[Opening DATA EXTRACT section]

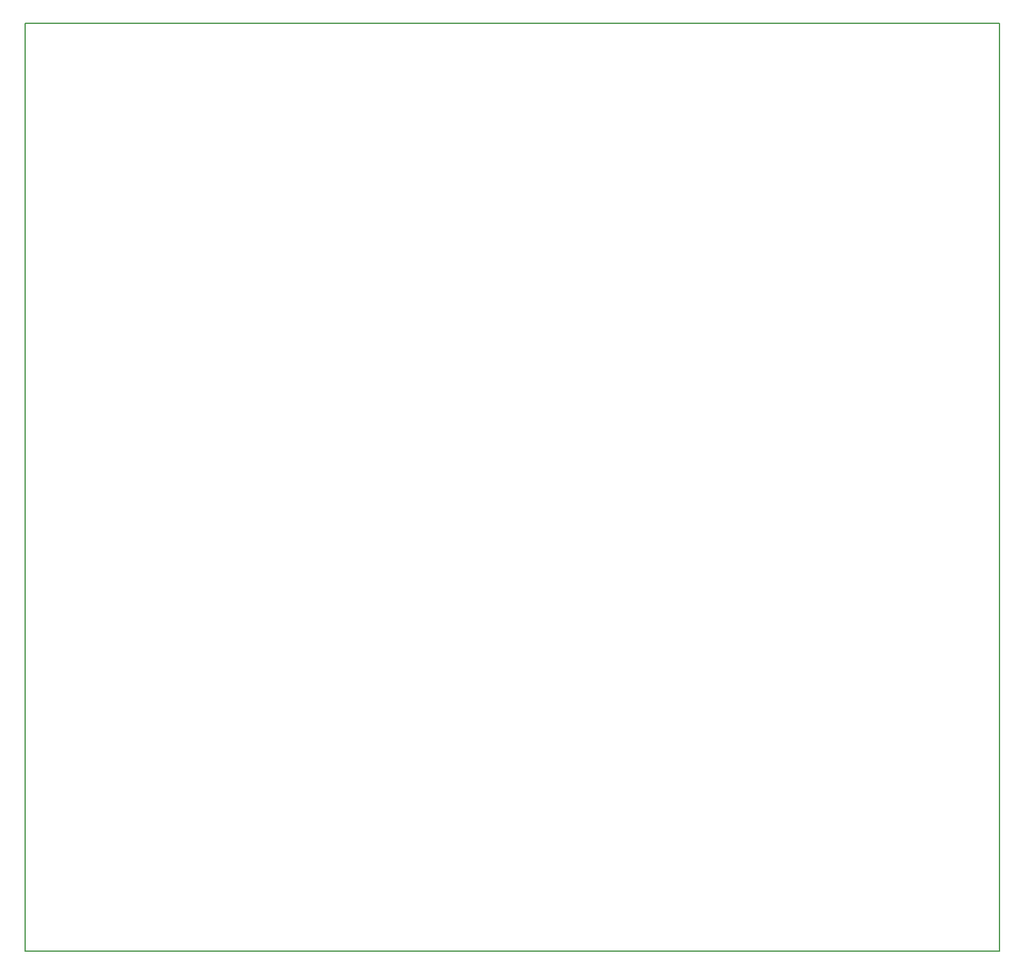
<source format=gbr>
G04 #@! TF.FileFunction,Profile,NP*
%FSLAX46Y46*%
G04 Gerber Fmt 4.6, Leading zero omitted, Abs format (unit mm)*
G04 Created by KiCad (PCBNEW 4.0.4-stable) date 12/23/16 23:51:56*
%MOMM*%
%LPD*%
G01*
G04 APERTURE LIST*
%ADD10C,0.100000*%
%ADD11C,0.150000*%
G04 APERTURE END LIST*
D10*
D11*
X59690000Y-165100000D02*
X59690000Y-161290000D01*
X194310000Y-165100000D02*
X59690000Y-165100000D01*
X194310000Y-36830000D02*
X194310000Y-165100000D01*
X59690000Y-36830000D02*
X194310000Y-36830000D01*
X59690000Y-161290000D02*
X59690000Y-36830000D01*
M02*

</source>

[Closing DATA EXTRACT section]

• _TASK BRIEF_
Output the line bearing "G04 #@! TF.FileFunction,Profile,NP*" along with all the lines after it through the end of the entries, exactly, and no other lines.

• _EXPECTED OUTPUT_
G04 #@! TF.FileFunction,Profile,NP*
%FSLAX46Y46*%
G04 Gerber Fmt 4.6, Leading zero omitted, Abs format (unit mm)*
G04 Created by KiCad (PCBNEW 4.0.4-stable) date 12/23/16 23:51:56*
%MOMM*%
%LPD*%
G01*
G04 APERTURE LIST*
%ADD10C,0.100000*%
%ADD11C,0.150000*%
G04 APERTURE END LIST*
D10*
D11*
X59690000Y-165100000D02*
X59690000Y-161290000D01*
X194310000Y-165100000D02*
X59690000Y-165100000D01*
X194310000Y-36830000D02*
X194310000Y-165100000D01*
X59690000Y-36830000D02*
X194310000Y-36830000D01*
X59690000Y-161290000D02*
X59690000Y-36830000D01*
M02*

</source>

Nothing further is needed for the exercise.